日本人の右傾化は閉塞状況の裏返し

ドイツが国際的プレゼンスを発揮しつつも、近隣諸国と良好な関係を維持しているもう1つの理由は「教育」である。

ドイツでは過去2度の大戦でヨーロッパを焼け野原にした反省と、ナチスの反ユダヤ主義に対する反省を教育課程で徹底して行っている。欧州の繁栄のためなら自己犠牲も厭わない。欧州の繁栄、周辺国との融和こそがドイツ繁栄の道であるという教育が施されているのだ。

欧州におけるドイツ語にもこだわらないから、EUやその前身のECができたときにも主要言語は英語とフランス語になった。ドイツ人は英語やフランス語を勉強して誰とでも話せるようになってきた。EUの組織でドイツ人はほとんど主要なポストに就いていないし、自らポストを要求したこともない。ESM(欧州安定化メカニズム)でもドイツは最大の貢献をしているが、ポジションは要求しない。

ドイツ人は優秀で勤勉だから放っておいても強くなる。しかしその強さが少しでも際立つと「ナチスの再来」と声高に言われる。現にギリシャでは緊縮財政を要求するメルケル首相はひどく嫌われている。従ってドイツ人は過度に自己を主張したり、ドイツらしさを表に出すことを抑えて、昔のように「かくあるべし(sollen)」という言い方をする人はとても少ない。

周辺国と国境を接しているドイツは領土問題を数多く抱えている。しかし300年も戦ったフランスのアルザス・ロレーヌ地方を「ドイツの領土だ」と主張しないし、ポーランドとの国境問題でも自己主張をしない。今ではロシアの飛び地となっているカリーニングラード(旧称ケーニヒスベルク)にはドイツ語を話す市民が40万人もいて歴史的にも人道的見地からもドイツ領を主張できるはずだが、ドイツ人は領土問題を蒸し返すようなことを絶対にしないのだ。

そしてロシアの対独戦勝記念日やポーランドの終戦記念日には毎年、ドイツの首相か大統領が訪問して戦争犠牲者の碑に献花する。過去の戦争に対する深い反省とヨーロッパ連帯の大切さを、指導者が自ら行動で示す。一方で、経済的な負担はEUの誰よりも進んで負担する。だから周辺国からも「もっとも頼りになる国」として尊敬される。こうした教育を受けて育ったドイツ人、またその微妙な外交センスを理解しているマスコミは、安倍首相のような周辺諸国を刺激する言動を取る指導者を許容しないだろう。

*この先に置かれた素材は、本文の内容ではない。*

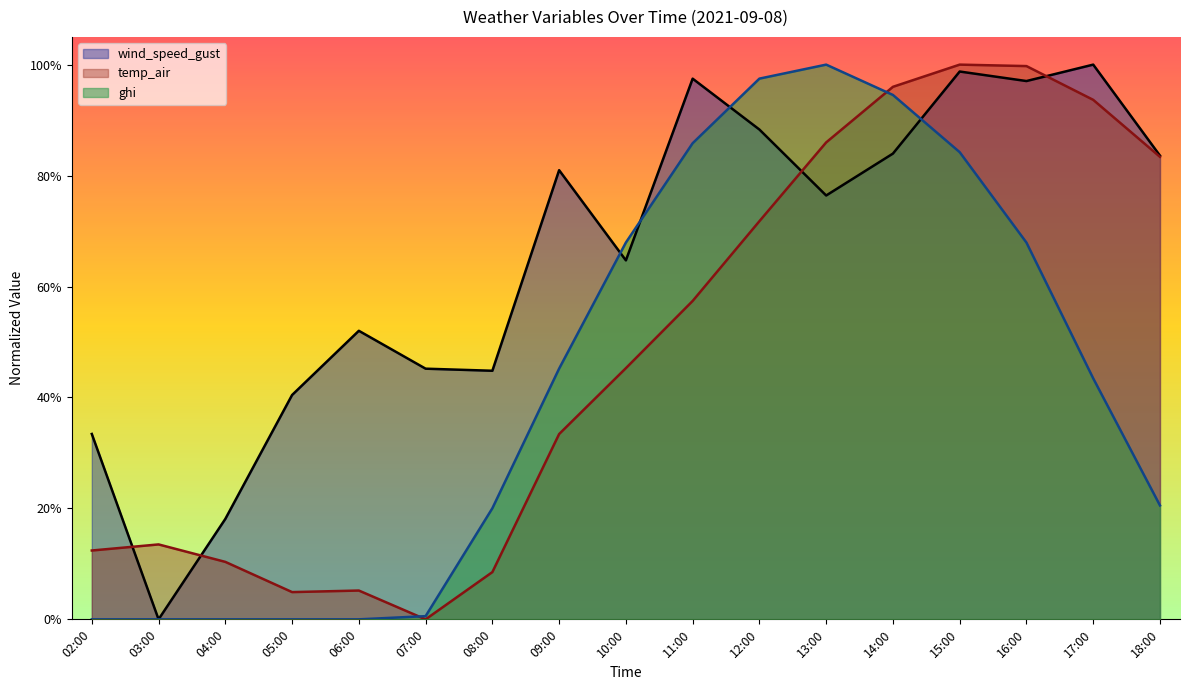

Rank the series by their average value, from lowest to highest.

ghi, temp_air, wind_speed_gust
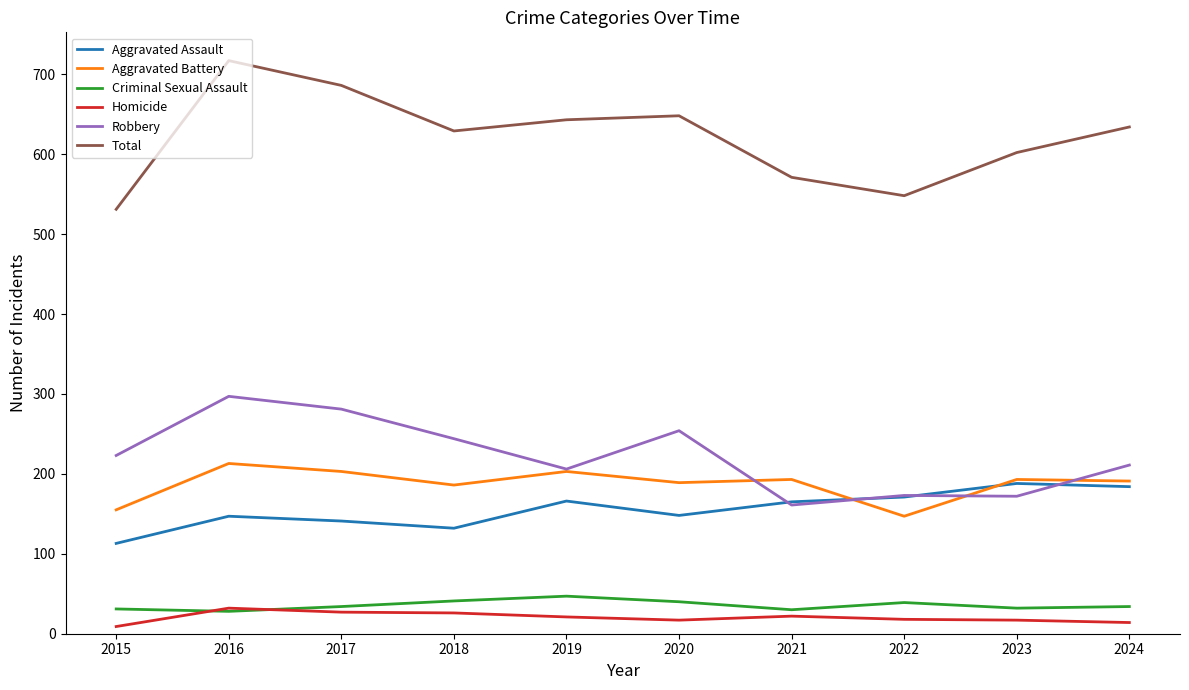

Where does the Aggravated Assault series first go above 165?

2019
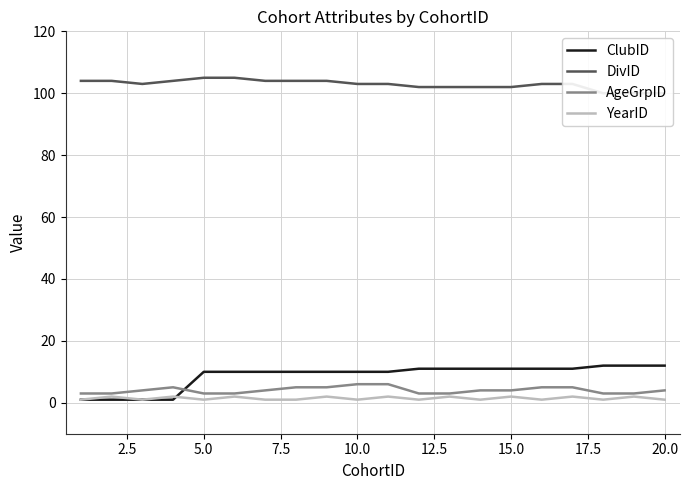

How many values in the DivID series exceed 103?

8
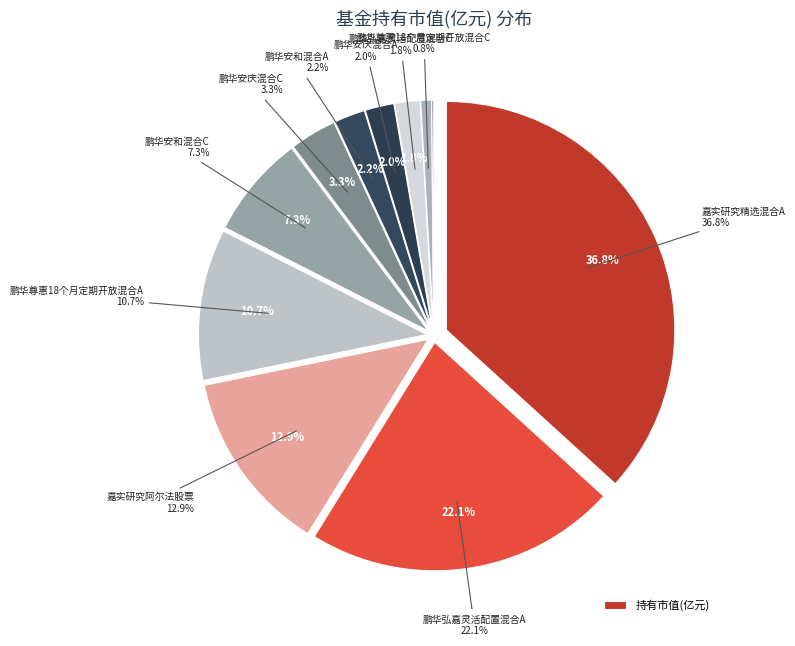

Is the sum of 嘉实润和量化6个月定期开放混合 and 鹏华安庆混合A greater than half?

No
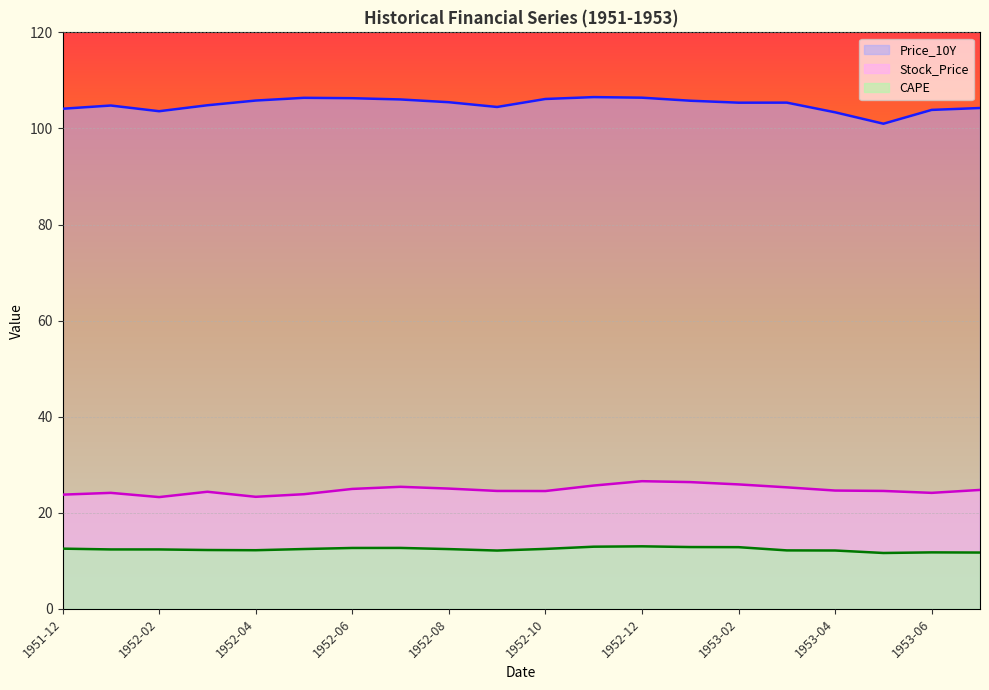

What is the label of the 3rd point from the right?

1953-05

日本人の右傾化は最近の20年間の閉塞状況の裏返しではないか、と思われる。日本では戦争の総括をする暇もなく戦後の大躍進が始まってしまったし、アジアにおける日本の将来像を描ききる指導者も出てきていない。「能ある鷹は爪を隠す」を体現して成功しているのがドイツで、落日の劣等感の裏返しで、爪をむき出しにしているのが日本なのではないだろうか?